Sikh devotional singer Mohinder Kaur Bhamra's 1982 album of disco beats and traditional Punjabi tunes is a newly appreciated treasure. Recorded by her son, music producer Kuljit Bhamra, Punjabi Disco's ten tracks deliver an remarkably compelling combination of the sharp sound of 1980s synthesisers and programmed drums with her melismatic Indian classical singing style. Drum machine patterns mimics the rolling tones of the tabla, while synthesiser melody replicates the classic sound of the harmonium on tracks such as Pyar Mainu Kar. At other times, bossa nova rhythm takes center stage on Soniya Mukh Tera, and Nainan Da Pyar De Gaya channels a up-tempo walking disco bassline.

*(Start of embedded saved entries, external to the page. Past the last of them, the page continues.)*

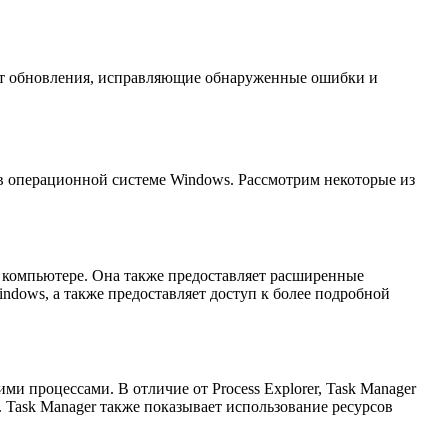
кает обновления, исправляющие обнаруженные ошибки и
в операционной системе Windows. Рассмотрим некоторые из
на компьютере. Она также предоставляет расширенные
ndows, а также предоставляет доступ к более подробной
и процессами. В отличие от Process Explorer, Task Manager
 Task Manager также показывает использование ресурсов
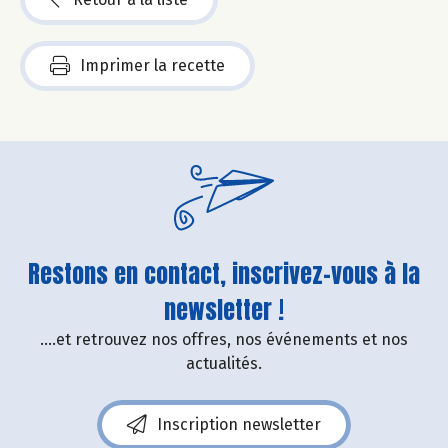
Imprimer la recette
Restons en contact, inscrivez-vous à la
newsletter !
....et retrouvez nos offres, nos événements et nos
actualités.
Inscription newsletter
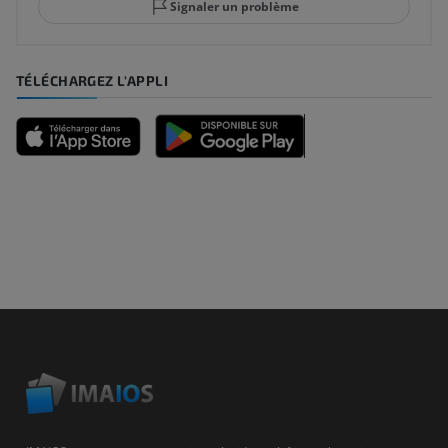
Signaler un problème
TÉLÉCHARGEZ L'APPLI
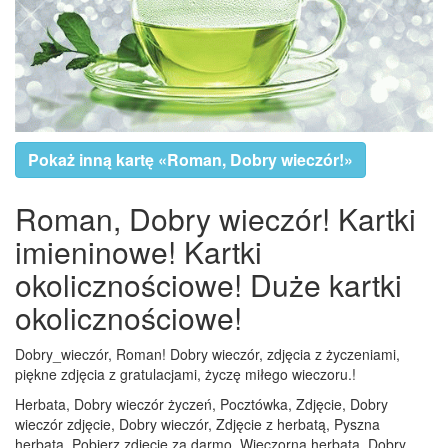
Pokaż inną kartę «Roman, Dobry wieczór!»
Roman, Dobry wieczór! Kartki
imieninowe! Kartki
okolicznościowe! Duże kartki
okolicznościowe!
Dobry_wieczór, Roman! Dobry wieczór, zdjęcia z życzeniami,
piękne zdjęcia z gratulacjami, życzę miłego wieczoru.!
Herbata, Dobry wieczór życzeń, Pocztówka, Zdjęcie, Dobry
wieczór zdjęcie, Dobry wieczór, Zdjęcie z herbatą, Pyszna
herbata, Pobierz zdjęcie za darmo, Wieczorna herbata, Dobry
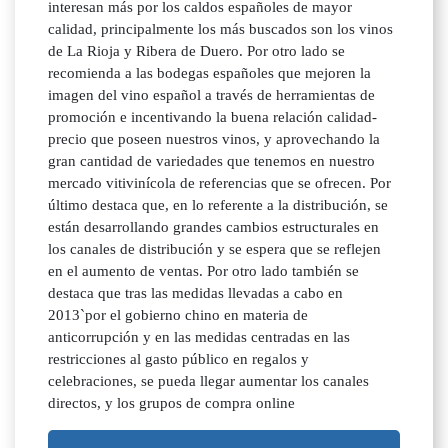
interesan más por los caldos españoles de mayor
calidad, principalmente los más buscados son los vinos
de La Rioja y Ribera de Duero. Por otro lado se
recomienda a las bodegas españoles que mejoren la
imagen del vino español a través de herramientas de
promoción e incentivando la buena relación calidad-
precio que poseen nuestros vinos, y aprovechando la
gran cantidad de variedades que tenemos en nuestro
mercado vitivinícola de referencias que se ofrecen. Por
último destaca que, en lo referente a la distribución, se
están desarrollando grandes cambios estructurales en
los canales de distribución y se espera que se reflejen
en el aumento de ventas. Por otro lado también se
destaca que tras las medidas llevadas a cabo en
2013`por el gobierno chino en materia de
anticorrupción y en las medidas centradas en las
restricciones al gasto público en regalos y
celebraciones, se pueda llegar aumentar los canales
directos, y los grupos de compra online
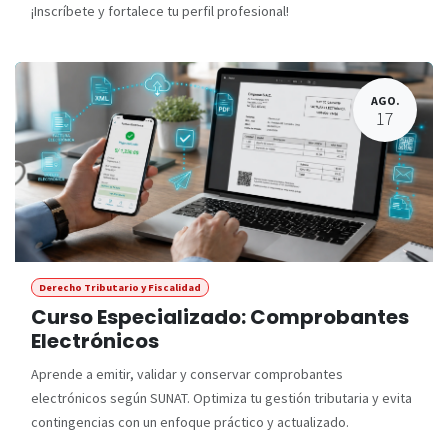
¡Inscríbete y fortalece tu perfil profesional!
AGO.
17
Derecho Tributario y Fiscalidad
Curso Especializado: Comprobantes
Electrónicos
Aprende a emitir, validar y conservar comprobantes
electrónicos según SUNAT. Optimiza tu gestión tributaria y evita
contingencias con un enfoque práctico y actualizado.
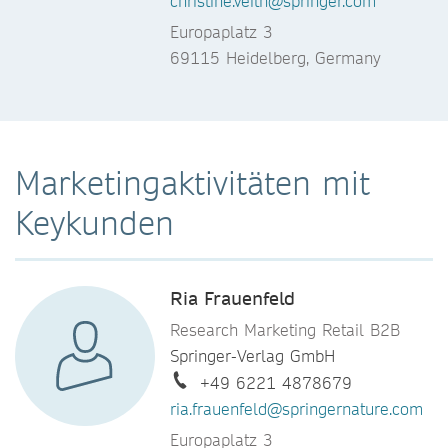
christine.veith@springer.com
Europaplatz 3
69115 Heidelberg, Germany
Marketingaktivitäten mit
Keykunden
Ria Frauenfeld
Research Marketing Retail B2B
Springer-Verlag GmbH
+49 6221 4878679
ria.frauenfeld@springernature.com
Europaplatz 3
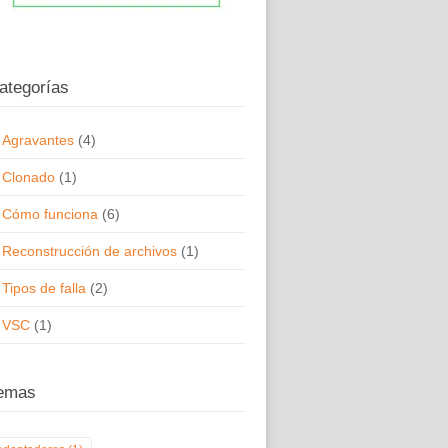
ategorías
Agravantes
(4)
Clonado
(1)
Cómo funciona
(6)
Reconstrucción de archivos
(1)
Tipos de falla
(2)
VSC
(1)
emas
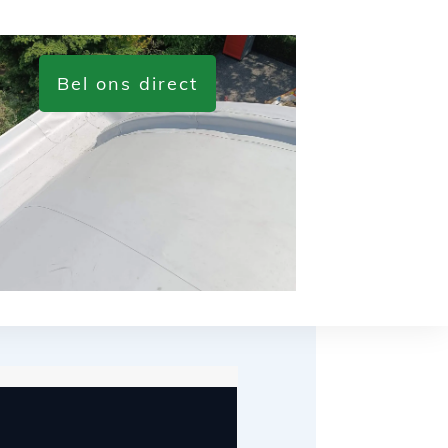
Bel ons direct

It's a dancefloor fusion pioneered more than ten years before the rise of Asian Underground music.

Number Five: The Mongolian Artist Enji – Resonance

From Mongolia vocalist Enji's delicate new release, Sonor, builds upon her jazz-influenced sound to present some of her most diverse music yet. Moving away from her background in traditional Mongolian "long song" singing, the record's 11 tracks travel from the soft jazz-pop melodies of downtempo number Ulbar to the German spoken-word lyrics and twanging guitar lines of Unadag Dugui. The album also includes a sprightly, funk-tinged cover of the 1980s Mongolian classic Eejiinhee Hairaar. Utilizing a live band rather than her typical setup of guitar and bass, Sonor's sound remains close, inviting the listener into the warm soundscape of her singular voice.

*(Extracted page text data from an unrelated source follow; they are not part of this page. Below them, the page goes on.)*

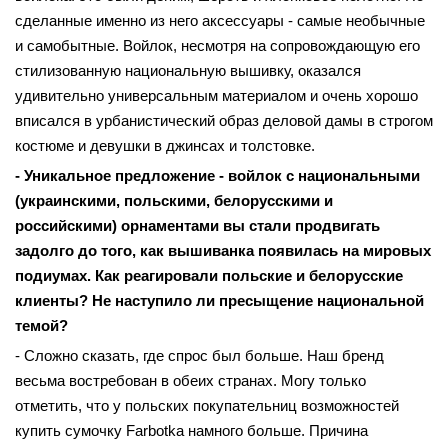
сделанные именно из него аксессуары - самые необычные
и самобытные. Войлок, несмотря на сопровождающую его
стилизованную национальную вышивку, оказался
удивительно универсальным материалом и очень хорошо
вписался в урбанистический образ деловой дамы в строгом
костюме и девушки в джинсах и толстовке.
- Уникальное предложение - войлок с национальными
(украинскими, польскими, белорусскими и
российскими) орнаментами вы стали продвигать
задолго до того, как вышиванка появилась на мировых
подиумах. Как реагировали польские и белорусские
клиенты? Не наступило ли пресыщение национальной
темой?
- Сложно сказать, где спрос был больше. Наш бренд
весьма востребован в обеих странах. Могу только
отметить, что у польских покупательниц возможностей
купить сумочку Farbotka намного больше. Причина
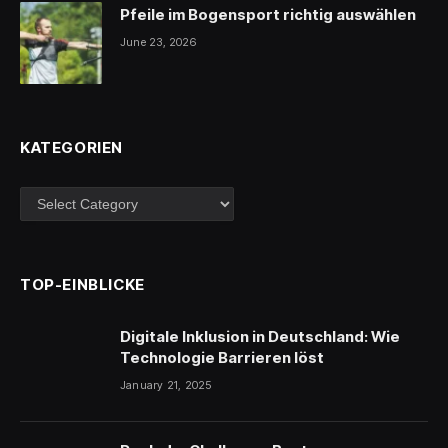
Pfeile im Bogensport richtig auswählen
June 23, 2026
KATEGORIEN
Kategorien
TOP-EINBLICKE
Digitale Inklusion in Deutschland: Wie
Technologie Barrieren löst
January 21, 2025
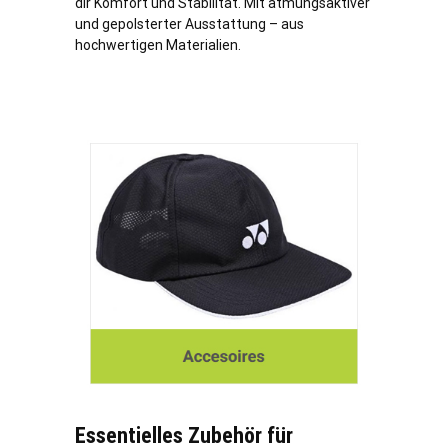
dir Komfort und Stabilität. Mit atmungsaktiver
und gepolsterter Ausstattung – aus
hochwertigen Materialien.
Essentielles Zubehör für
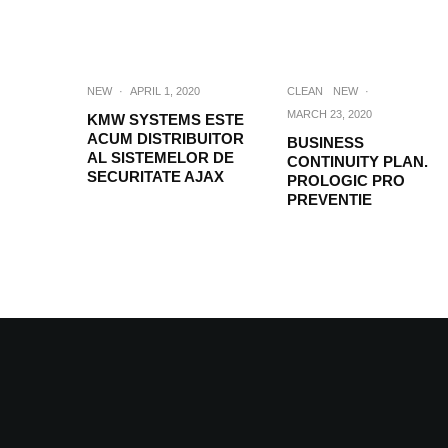
NEW
·
APRIL 1, 2020
CLEAN
NEW
·
MARCH 23, 2020
KMW SYSTEMS ESTE
ACUM DISTRIBUITOR
BUSINESS
AL SISTEMELOR DE
CONTINUITY PLAN.
SECURITATE AJAX
PROLOGIC PRO
PREVENTIE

Number Four: Derya Yıldırım and Her Band – If There Is No Tomorrow

Drawing on the 1960s legacy of Anatolian rock established by groups such as Moğollar, German-Turkish singer Derya Yıldırım's third record with her band Grup Şimşek blends the metallic twang of the electrified saz with drifting Mellotron and R&B-inflected lines. It's a nostalgic vibe anchored in Yıldırım's commanding high register and influenced by producer Leon Michels' analogue tape sound. However, on classic Turkish songs such as the folk tune Hop Bico and 60s classic Ceylan, the group finds lively new territory. They create slinking, slow-burning grooves and powerful vocals that lend a fresh, quirky interpretation to the Turkish psych sound.

Number Three: Lido Pimienta – The Beauty

Catholic requiem mass music, Czech harpsichord folksong and orchestral strings merge on Colombian-born singer Lido Pimienta's extraordinary latest work. Orchestrating music for the sixty-member Medellín Philharmonic Orchestra, Pimienta and producer Owen Pallett explore a vast range including the Gregorian chants of opener Overturn (Obertura de la Luz Eterna) to the theatrical counterpoint melodies of Aún Te Quiero and the rhythmic reggaeton-inspired beats of the woodwind-heavy El Dembow del Tiempo. It is Pim

Dr. George Cochran
Dr. George Cochran

A tech journalist and AI researcher with over a decade of experience covering emerging technologies and their impact on society.